**YOUR OBJECTIVE:** Check every line of the entries for "escoles", and copy the lines that hold it.
*** GIVEN DATA Section Begins ***
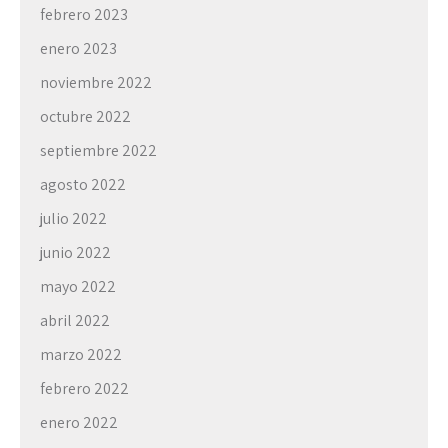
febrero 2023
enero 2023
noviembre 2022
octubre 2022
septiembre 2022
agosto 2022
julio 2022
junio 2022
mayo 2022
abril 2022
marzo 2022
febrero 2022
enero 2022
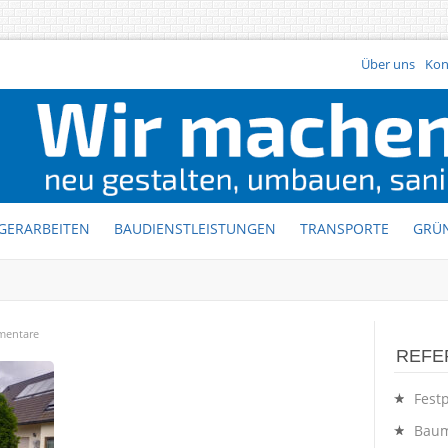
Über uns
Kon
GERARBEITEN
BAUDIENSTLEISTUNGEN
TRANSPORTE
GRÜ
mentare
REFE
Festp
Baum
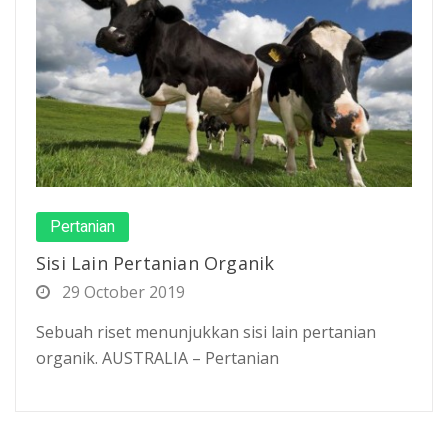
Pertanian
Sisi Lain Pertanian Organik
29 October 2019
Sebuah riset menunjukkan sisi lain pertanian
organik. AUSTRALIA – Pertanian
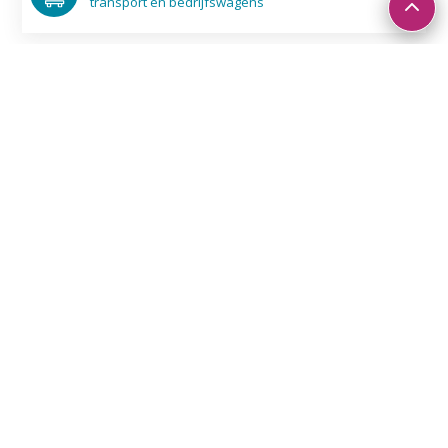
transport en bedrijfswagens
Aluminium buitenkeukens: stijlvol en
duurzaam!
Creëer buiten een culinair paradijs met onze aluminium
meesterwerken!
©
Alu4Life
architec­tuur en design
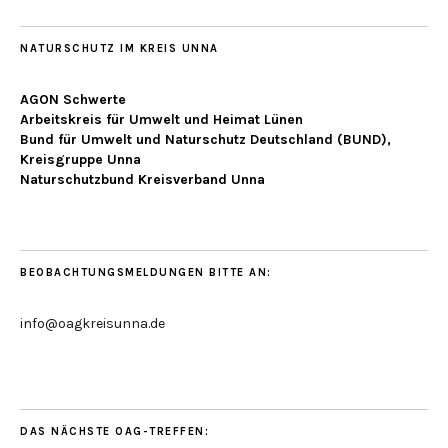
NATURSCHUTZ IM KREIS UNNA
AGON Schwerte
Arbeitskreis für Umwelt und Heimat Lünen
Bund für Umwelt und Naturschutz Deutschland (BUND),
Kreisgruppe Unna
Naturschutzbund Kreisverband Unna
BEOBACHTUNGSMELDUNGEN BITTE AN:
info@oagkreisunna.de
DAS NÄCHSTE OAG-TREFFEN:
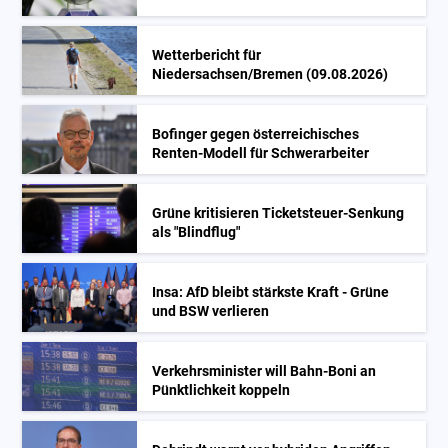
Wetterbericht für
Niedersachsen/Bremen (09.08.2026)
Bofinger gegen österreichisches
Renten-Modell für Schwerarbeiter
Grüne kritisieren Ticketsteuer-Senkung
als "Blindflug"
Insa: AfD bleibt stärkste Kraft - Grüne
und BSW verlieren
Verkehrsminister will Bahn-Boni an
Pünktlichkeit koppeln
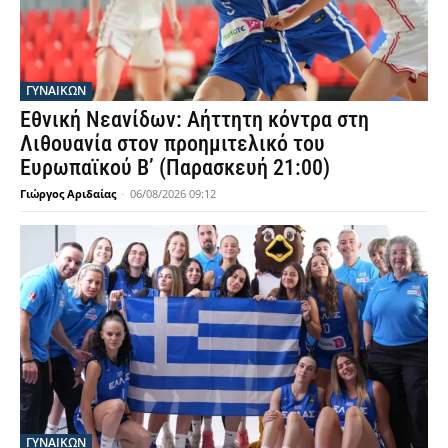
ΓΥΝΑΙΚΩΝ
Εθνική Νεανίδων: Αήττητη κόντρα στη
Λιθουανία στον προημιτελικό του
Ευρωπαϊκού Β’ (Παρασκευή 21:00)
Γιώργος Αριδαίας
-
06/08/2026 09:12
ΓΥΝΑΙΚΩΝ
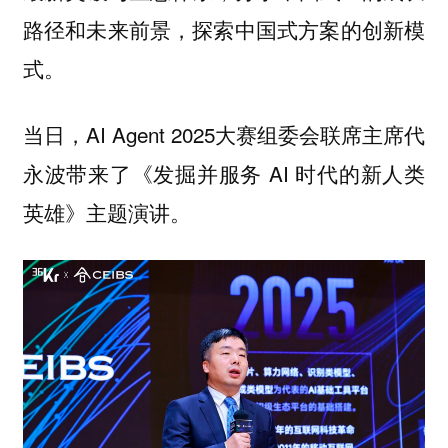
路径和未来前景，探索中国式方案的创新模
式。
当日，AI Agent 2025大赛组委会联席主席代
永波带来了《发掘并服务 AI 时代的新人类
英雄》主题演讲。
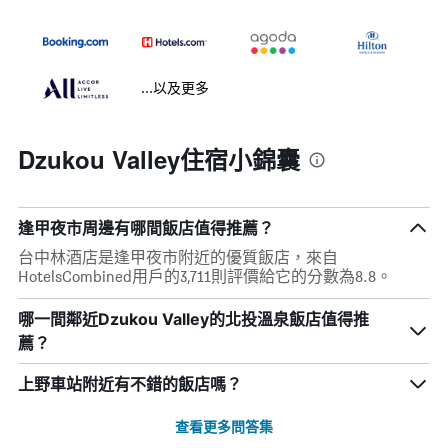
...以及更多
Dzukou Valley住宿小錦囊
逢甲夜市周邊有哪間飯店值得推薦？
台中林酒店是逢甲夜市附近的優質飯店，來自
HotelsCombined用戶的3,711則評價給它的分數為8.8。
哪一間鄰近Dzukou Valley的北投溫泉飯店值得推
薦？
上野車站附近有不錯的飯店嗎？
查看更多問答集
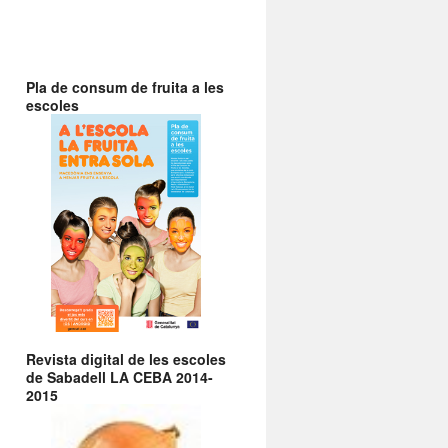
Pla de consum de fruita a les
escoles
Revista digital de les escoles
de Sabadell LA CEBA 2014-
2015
*** GIVEN DATA Section Ends ***
**ANSWER AREA:**
escoles
Revista digital de les escoles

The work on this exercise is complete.